Сергей с практичностью фронтовика, немного с юмором, но и с сожалением подумал, как неуютно будут чувствовать себя эти селянские делегаты, когда весна во всю свою силу захватит их в Москве.
Особняк — чувствовалось — пытались натопить, но все равно было холодно — настыл за зиму, когда берегли каждый фунт угля, полено дров.

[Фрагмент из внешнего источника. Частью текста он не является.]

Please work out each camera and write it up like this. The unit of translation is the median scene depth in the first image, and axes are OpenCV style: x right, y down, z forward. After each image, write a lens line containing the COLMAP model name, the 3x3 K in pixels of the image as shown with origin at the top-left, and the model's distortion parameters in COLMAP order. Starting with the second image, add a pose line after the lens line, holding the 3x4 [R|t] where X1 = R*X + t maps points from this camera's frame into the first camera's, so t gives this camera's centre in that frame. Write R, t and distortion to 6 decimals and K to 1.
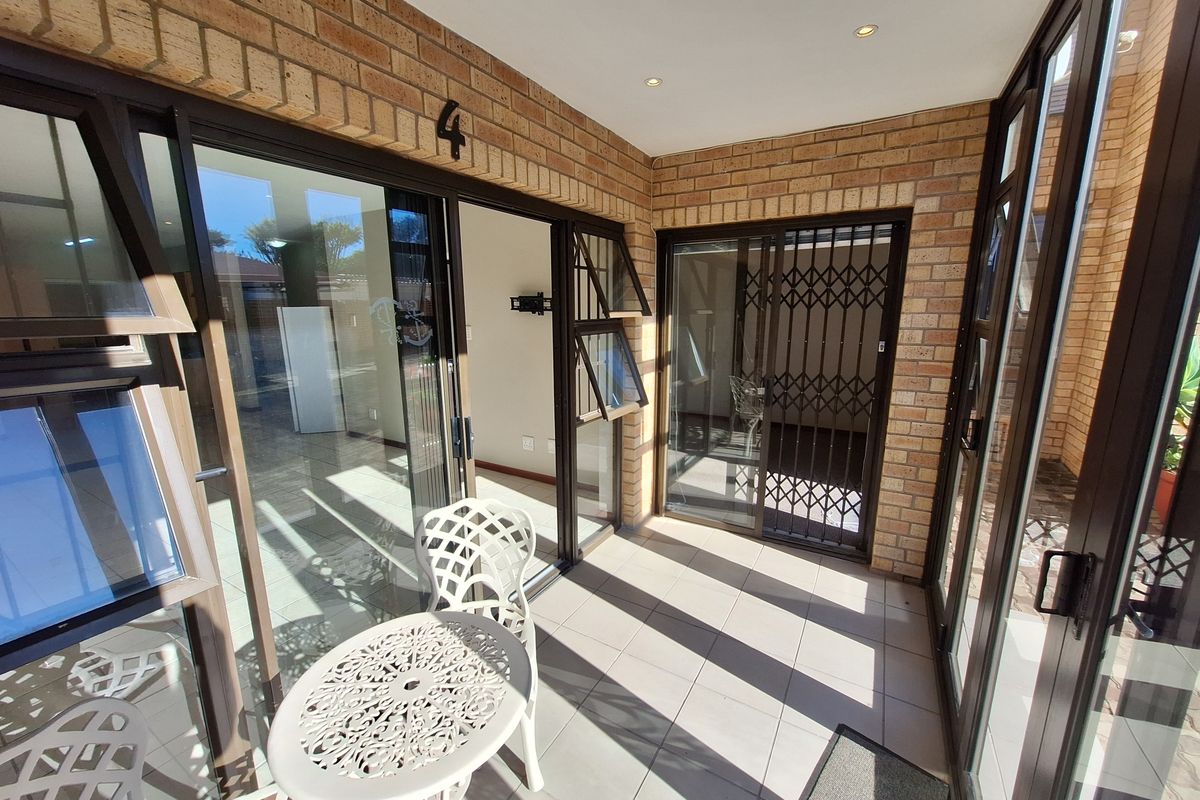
lens RADIAL K [[471.8, 0, 594.4], [0, 471.8, 403.1], [0, 0, 1]] dist [-0.000036, 0.000040]
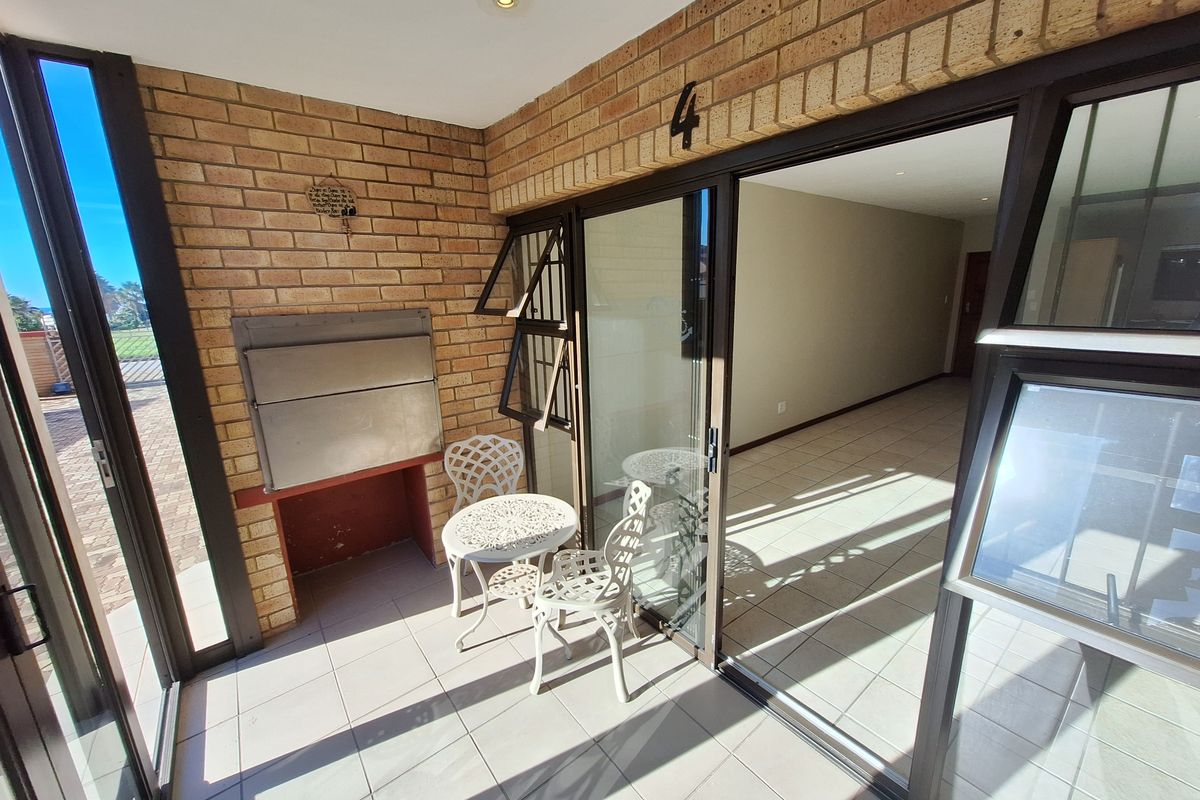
lens RADIAL K [[473.1, 0, 600.0], [0, 473.1, 400.0], [0, 0, 1]] dist [-0.000573, -0.000052]
pose [[-0.346923, 0.228863, -0.909542, 0.733708], [-0.156392, 0.942077, 0.296702, -0.300762], [0.924763, 0.245178, -0.291036, 1.241363]]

Вешалки пустовали, хотя несколько гардеробщиков в театральных ливреях заняли свои посты. Странно, люди эти, такие же труженики, — стояли ведь на низшей ступени социальной лестницы, — показались Богуновичу по виду своему, услужливо-настороженному, призраками прошлого. Как они не гармонируют с шинелями и кожухами, с этим каким-то особенным — раскованным, веселым — гулом голосов, совсем непохожим на тот, давнишний, театральный гул, в котором преобладал звон шпор и хрустальных бокалов в буфетах. Те, бывшие, говорили, словно опасаясь, шепотом, только иногда какая-нибудь кокетка-хохотушка заливалась смехом от офицерского анекдота, но тут же глушила свой смех, ибо смотреть на нее начинали с осуждением: какая невоспитанность!
Эти же люди и говорят в полный голос, и смеются громко, жизнерадостно. Больше всего Богуновича поразил их смех. Собрались на такой съезд! Не говоря уж о том, что некоторые, очень может быть, не завтракали сегодня.
Но в этой жизнестойкости — понимал он — сила людей, взявших власть, людей, которым предстоит сказать свое слово о важнейшем государственном акте.
Богунович не сомневался, что скажут они свое слово так, как сказал бы и он, если бы у него спросили. Но временами появлялась тревога. За неполную неделю, пока он в Москве, Сергей узнал, какой жестокой была борьба между Лениным и «левыми» за подписание мирного договора. Только вчера перед ними, курсантами, выступил Крыленко и рассказывал, как эта борьба вспыхнула с новой силой на Седьмом съезде большевистской партии, проходившем неделю назад в Петрограде.
Богунович думал о том, что теперь судьба его, можно сказать, определена.
Но настроение у него было достаточно сложным: удовлетворение, тревога, душевная приподнятость, глубокая тоска… Именно здесь, когда он заглянул в удивительно торжественный зал с белыми колоннами, с низко подвешенными между ними хрустальными люстрами, он с новой силой пережил боль от смерти жены.